Recent studies have established that metformin (MET), an oral hypoglycemic drug, possesses antioxidant activity and effective against different types of cancer. Although several postulated mechanisms were reported, the role of the cytochrome P450 1A1 (CYP1A1)‐aryl hydrocarbon receptor (AhR) signaling pathway in the protective effect of MET against breast cancer has not been reported before. Therefore, we examined the capacity of MET to inhibit CYP1A1 gene expression and DNA adducts formation in human breast cells MCF10A by dimethylbenz[a]anthracene (DMBA), a well‐known breast chemical carcinogen. Our results showed that DMBA‐induced DNA adduct was completely prevented by MET as evidenced by decrease in DNA repair genes and 8‐hydroxy‐2′‐deoxyguanosine level.

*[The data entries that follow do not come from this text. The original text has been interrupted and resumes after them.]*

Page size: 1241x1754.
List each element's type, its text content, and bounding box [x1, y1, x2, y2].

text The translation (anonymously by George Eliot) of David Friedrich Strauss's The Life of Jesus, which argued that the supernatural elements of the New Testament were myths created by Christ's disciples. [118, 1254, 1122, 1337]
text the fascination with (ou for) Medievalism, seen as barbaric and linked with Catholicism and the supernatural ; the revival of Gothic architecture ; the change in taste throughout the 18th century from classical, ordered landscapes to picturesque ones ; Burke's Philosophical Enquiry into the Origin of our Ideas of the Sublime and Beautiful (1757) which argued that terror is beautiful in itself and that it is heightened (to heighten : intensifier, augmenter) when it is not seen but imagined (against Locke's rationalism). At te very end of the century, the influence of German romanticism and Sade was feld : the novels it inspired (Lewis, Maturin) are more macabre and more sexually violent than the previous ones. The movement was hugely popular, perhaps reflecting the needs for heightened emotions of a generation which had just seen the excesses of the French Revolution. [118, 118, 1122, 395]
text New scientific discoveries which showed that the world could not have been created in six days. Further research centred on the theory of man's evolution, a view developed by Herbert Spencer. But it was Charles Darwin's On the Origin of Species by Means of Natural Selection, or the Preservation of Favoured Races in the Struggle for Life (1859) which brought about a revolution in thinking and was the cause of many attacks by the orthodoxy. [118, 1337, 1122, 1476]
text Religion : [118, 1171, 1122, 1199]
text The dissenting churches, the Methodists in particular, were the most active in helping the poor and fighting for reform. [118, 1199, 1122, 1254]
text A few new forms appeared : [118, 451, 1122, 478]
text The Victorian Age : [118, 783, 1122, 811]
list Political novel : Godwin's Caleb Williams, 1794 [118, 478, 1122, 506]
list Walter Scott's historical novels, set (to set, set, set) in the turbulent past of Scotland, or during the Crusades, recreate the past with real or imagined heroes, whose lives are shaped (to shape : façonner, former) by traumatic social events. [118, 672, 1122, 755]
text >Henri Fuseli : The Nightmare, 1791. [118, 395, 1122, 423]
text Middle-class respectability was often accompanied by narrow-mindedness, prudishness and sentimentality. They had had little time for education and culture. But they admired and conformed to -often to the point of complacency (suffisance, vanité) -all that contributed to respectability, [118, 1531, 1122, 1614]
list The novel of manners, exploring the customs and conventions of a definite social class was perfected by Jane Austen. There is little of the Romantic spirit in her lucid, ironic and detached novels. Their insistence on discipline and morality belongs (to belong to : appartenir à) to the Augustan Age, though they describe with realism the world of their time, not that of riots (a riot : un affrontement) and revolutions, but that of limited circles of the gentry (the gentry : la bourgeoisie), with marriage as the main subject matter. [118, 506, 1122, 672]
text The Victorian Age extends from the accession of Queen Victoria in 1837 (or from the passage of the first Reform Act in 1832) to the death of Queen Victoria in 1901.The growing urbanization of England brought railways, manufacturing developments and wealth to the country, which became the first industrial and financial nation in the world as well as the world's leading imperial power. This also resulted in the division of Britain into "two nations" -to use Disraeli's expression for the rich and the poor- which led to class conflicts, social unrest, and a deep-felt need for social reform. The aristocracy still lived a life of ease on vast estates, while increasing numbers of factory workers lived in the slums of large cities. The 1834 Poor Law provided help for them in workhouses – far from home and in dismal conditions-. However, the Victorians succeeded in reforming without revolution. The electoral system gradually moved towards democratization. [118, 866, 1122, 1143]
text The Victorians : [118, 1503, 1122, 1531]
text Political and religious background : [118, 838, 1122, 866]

Importantly, MET inhibited the induction of CYP1A1 mRNA, protein and activity levels by DMBA, suggesting a direct role of CYP1A1. Mechanistically, this was strongly correlated with MET ability to inhibit AhR‐dependent luciferase activity, but there was no effect on AhR activation, as evidenced by binding assay, suggesting that MET is not an AhR ligand. In conclusion, the present work provides the first evidence that MET inhibits the DMBA‐mediated carcinogenicity by inhibiting the expression of CYP1A1 through an AhR ligand‐independent mechanism. This work was supported by the Deanship of Scientific Research grant no. RGP‐VPP‐141.